begin PASSAGE

WHAT'S WRONG WITH "NUCULAR"? Today's Slate Explainer reminded me of this question, which I've thought about a bit in the past.

One common answer is that saying "nucular" is wrong because "nuclear" is spelled, well, "nuclear," and not "nucular." But the standard rebuttal (mentioned in the Slate piece) is: How do you pronounce "iron"? I actually remember pronouncing it "iron" as a kid (as in "irony" without the "y"), and being told that this is not the usual pronunciation -- "iern" is probably the best way of representing how you're really supposed to pronounce it. If this phenomenon (called "metathesis") is OK in "iern," why isn't it OK in "nucular"?

But this is just the tip of the objection -- the broader objection is that this is English we're talking about here. English, the language of "women," of "colonel," of "laughter" and "slaughter," of "get" and "gem." As reader Brian Dulisse points out, "forte" can be pronounced "fortay," "fort," or "fortee." "This pronunciation is wrong because it doesn't match the spelling" isn't much of an argument in English.

It seems to me that the only sensible answer to "What is wrong with 'nucular'?" is "This is not the standard way that high-class people say it," coupled with "This term is a shibboleth that high-class people, and those influenced by them, use to sort those they'll call 'high-class' from those they'll call 'low-class.'" That's all the "wrong" there is here. Yes, I know this sounds like a leftist cultural critic position; but sometimes, as here, the leftist cultural critics are right. One day, "nucular" might be treated the same as "ah" for "I" or "crick" for "creek" -- a regional accent that's not wrong, but just different. It might even become the "correct" pronunciation, with "nuclear" sounding archaic or affected. It won't flow from a change to logic or morality, only a change of attitude by enough people in the influential classes, or by a change of who counts as the influential class.

So what of it? Well, if you're teaching a child (or an adult) to speak, of course you should teach him to say "nuclear," simply as an instrumental matter -- sounding high-class is usually (not always, but usually) more profitable, especially where the shibboleths are concerned. If you're making a purely esthetic judgment, well of course you're free to say "'Nucular' sounds ugly to me," just like you can say "Picasso looks ugly to me" or "Broccoli tastes bad to me." And if you're tr

Re:Pegged you right on, didn't I?

end PASSAGE

§ **EXERCISE OBJECTIVE**
Write out the passage on "nucular" word for word, from "But this is" up to and including "argument in English.".

begin DATA EXCERPTS

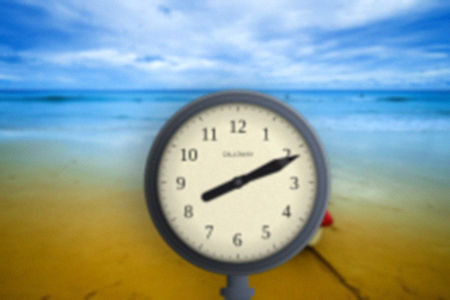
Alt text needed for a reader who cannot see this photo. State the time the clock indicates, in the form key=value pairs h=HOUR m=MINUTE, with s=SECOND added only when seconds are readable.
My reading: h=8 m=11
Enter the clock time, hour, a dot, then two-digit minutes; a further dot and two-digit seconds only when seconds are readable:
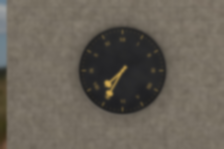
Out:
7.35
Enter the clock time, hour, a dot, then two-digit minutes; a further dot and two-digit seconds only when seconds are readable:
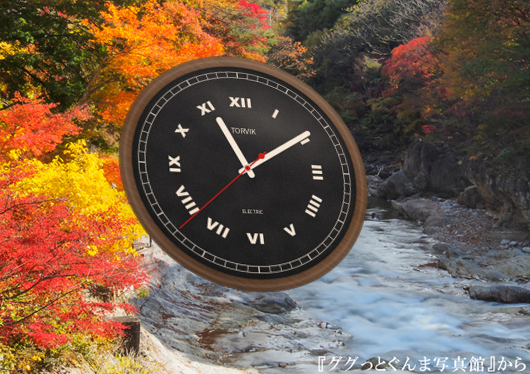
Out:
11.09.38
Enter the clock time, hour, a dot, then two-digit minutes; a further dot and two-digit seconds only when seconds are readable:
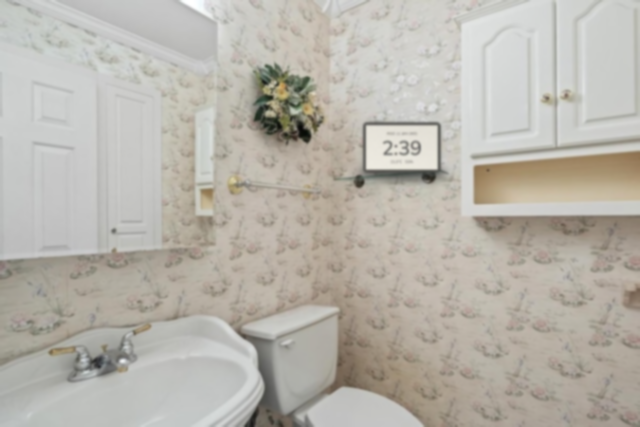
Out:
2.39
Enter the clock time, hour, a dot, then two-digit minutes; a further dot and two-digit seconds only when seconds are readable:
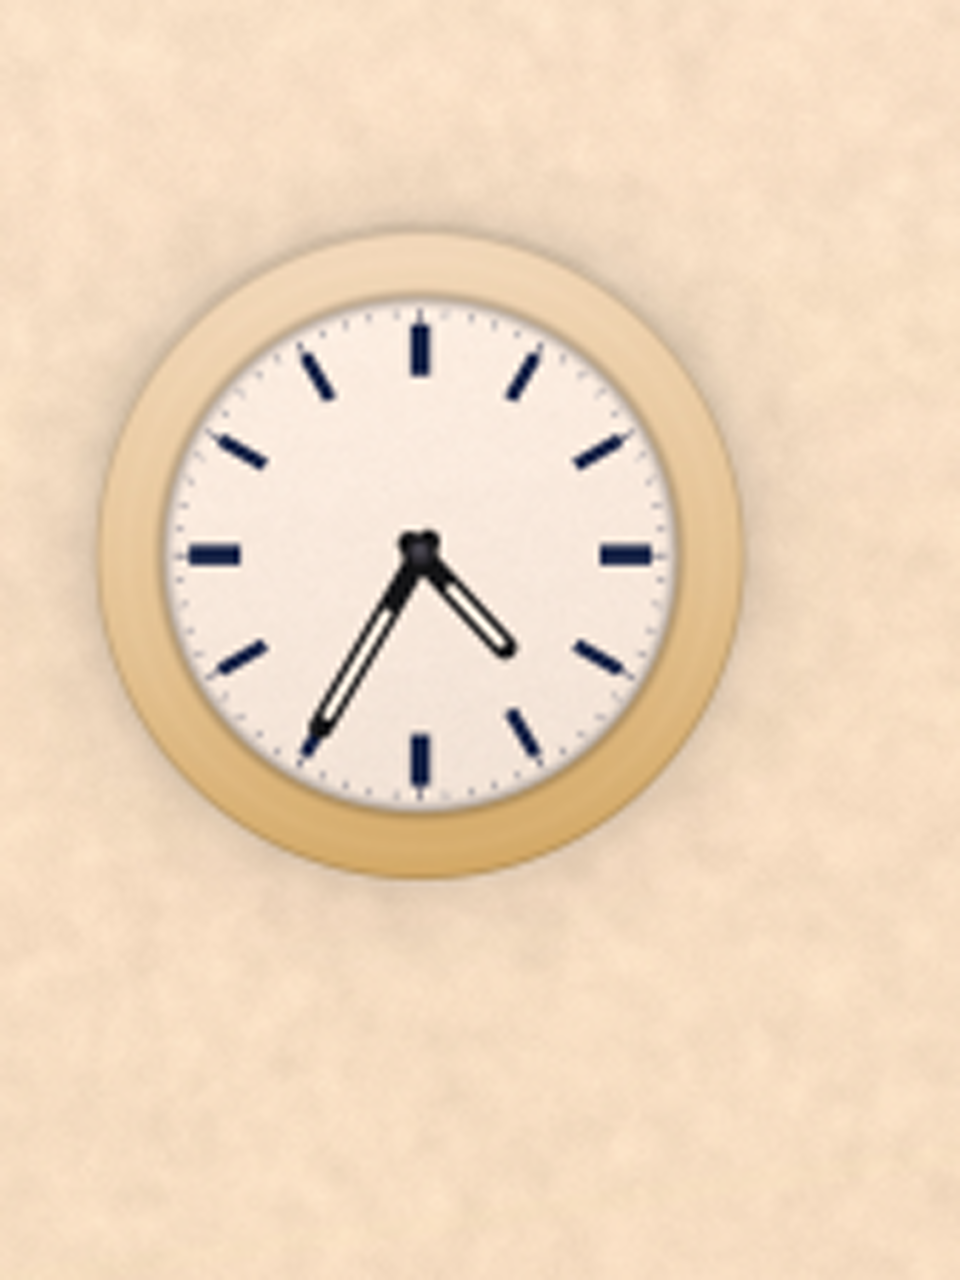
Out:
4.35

end DATA EXCERPTS

§ **ANSWER IN FULL**
But this is just the tip of the objection -- the broader objection is that this is English we're talking about here. English, the language of "women," of "colonel," of "laughter" and "slaughter," of "get" and "gem." As reader Brian Dulisse points out, "forte" can be pronounced "fortay," "fort," or "fortee." "This pronunciation is wrong because it doesn't match the spelling" isn't much of an argument in English.